開幕カードの前哨戦。3日、大分で行われた中日とのオープン戦で第1打席にレフト前のヒットを放ち、3打席で交代した4番・高橋。
清原が復帰するまでのオープン戦だけの代役のはずが、そのまま開幕戦でも4番に座る。
清原は左太モモ痛が治らないうちに、右足の太モモまで痛めたのだから、どうにもならない。
『清原、開幕絶望』という大ニュース扱いになったが、先に福岡ドームで巨人と3連戦したダイエー・王監督は、世界の王の目で4番・高橋にお墨付きを出している。
「あれだけ慎重に調整しながら、またケガをするとはわれわれには、ちょっと信じられないことだ」と、清原のケガには首をヒネりながらも、高橋にはエールを送ったのだ。
「高橋の4番はいいんじゃないかな」と力強く太鼓判。
「不動の4番の松井がいなくなったことで、やっと『自分がやらなくては』という自覚が出てきた。結構なことだよ」
巨人の4番としての自覚が芽生えてきたことを評価する。
それまで巨人の大先輩として、はがゆい思いをしてきただけに、なおさら喜びも大きいのだろう。
「高橋は、去年まで巨人の生え抜きの主力としての意識が薄かった。本当はベーブ・ルースとルー・ゲーリック、ONのようにならなければ、ウソだったんだから」
ヤンキースの第1期黄金時代を築いた、714本塁打の"球聖"ベーブ・ルースと3冠王、493本塁打の"鉄人"ルー・ゲーリックのコンビ。

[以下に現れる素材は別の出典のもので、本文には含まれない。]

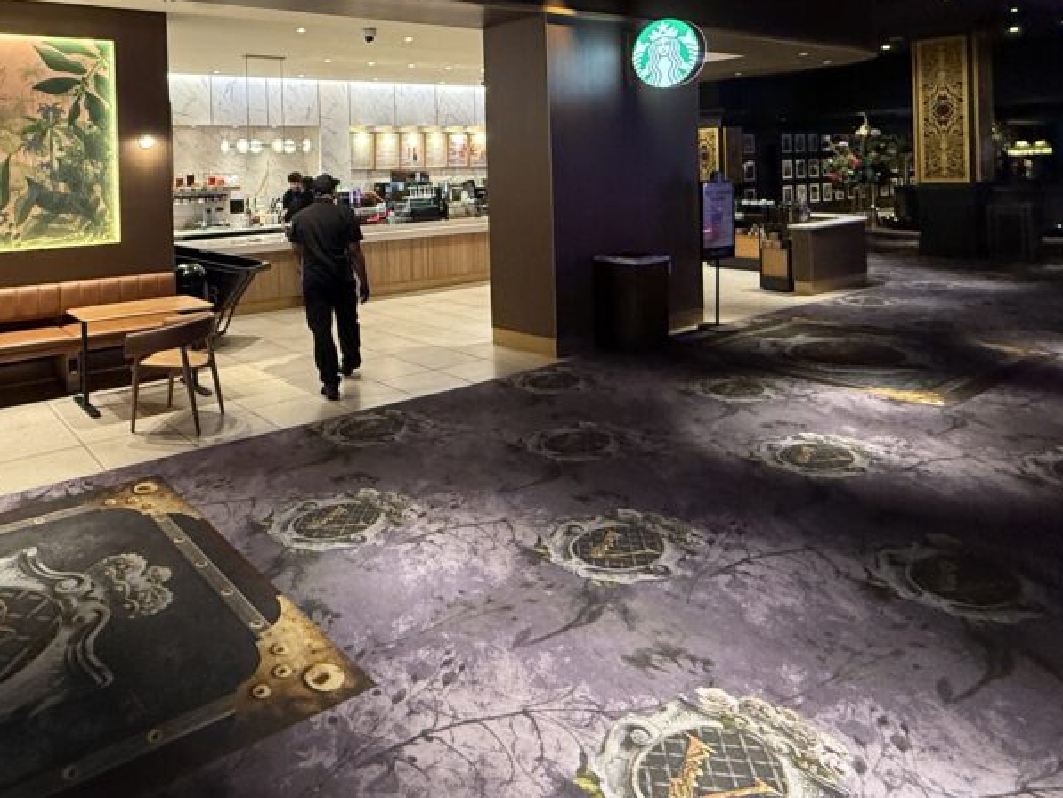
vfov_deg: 53.6
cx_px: 278
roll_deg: +0.0
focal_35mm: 24
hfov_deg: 67.5
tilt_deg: -0.6
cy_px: 176
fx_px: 737
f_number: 2.2
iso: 400
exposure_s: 1/60
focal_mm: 2.22
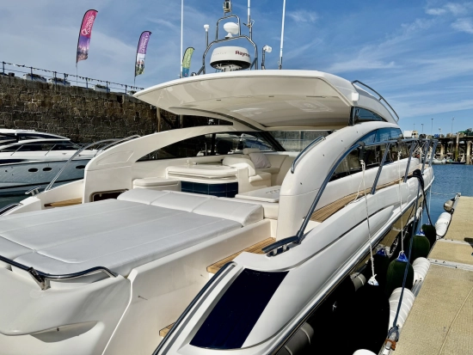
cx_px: 236
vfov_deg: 56.9
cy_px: 178
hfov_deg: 71.6
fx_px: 328
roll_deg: -0.6
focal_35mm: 24
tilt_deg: -4.2
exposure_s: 1/12346
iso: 64
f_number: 1.78
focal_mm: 6.76
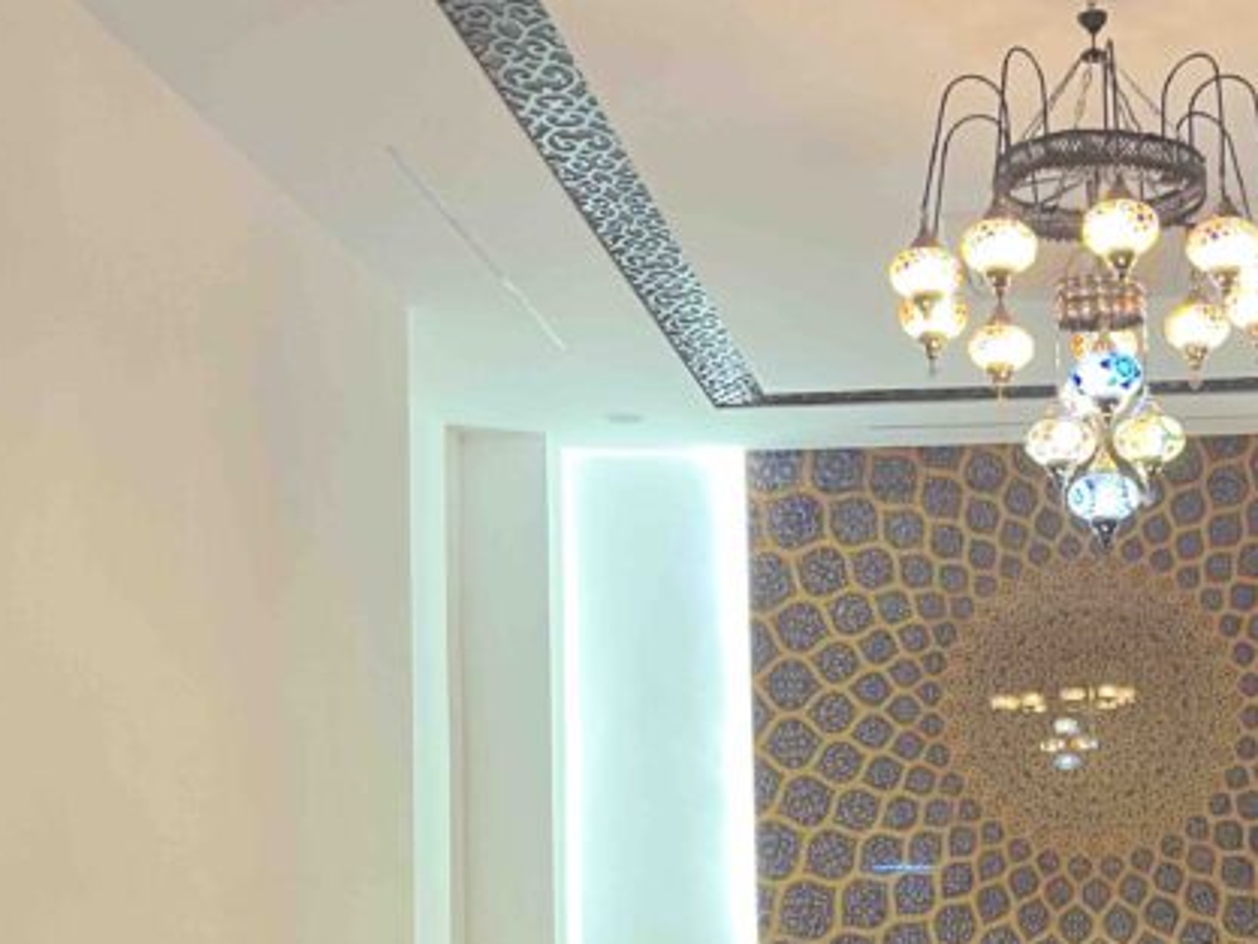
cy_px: 814
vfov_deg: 26.8
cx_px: 999
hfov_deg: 35.1
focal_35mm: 53
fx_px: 1927
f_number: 1.6
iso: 200
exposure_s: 1/50
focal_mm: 5.1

さらには巨人軍の第3期黄金時代、不滅のV9を達成した868本塁打の"世界の王"王貞治と444本塁打の"ミスター・ジャイアンツ"長嶋茂雄のONコンビ。
日ごろから「松井は不器用だから練習、練習で一歩、一歩階段を上がるタイプ。オレに似ているね。高橋はミスタータイプだな」と、口にしている王監督のこと。
高橋と松井のコンビに対し、日米の最強コンビと並ぶような大きな期待をかけてきただけに、高橋に裏切られ続けてきた思いなのだ。
それも無理はない。ルーキーイヤーに3割、19本塁打、75打点の成績をあげ、2年目には3割1分5厘、34本塁打、98打点を記録。
「由伸は天才打者だ。松井より先に3冠王を取るかもしれない」と、長嶋監督に言わせたほど。
ところが完全に尻すぼみ。3年目が.289、27本、74打点。4年目も.302、27本、85打点。昨シーズンにいたっては、ケガに泣き.306の打率はともかく、17本塁打、53打点の成績に終わっている。
天才打者から並に成り下がった高橋が、松井のヤンキース入りでようやく目が覚めた。王監督はそう認める。
「僕の後には由伸がいる。巨人の4番は心配ない」と、松井は後継者に高橋を指名してメジャー入りしただけに、世界の王のお墨付きを誰よりも喜んでいるだろう。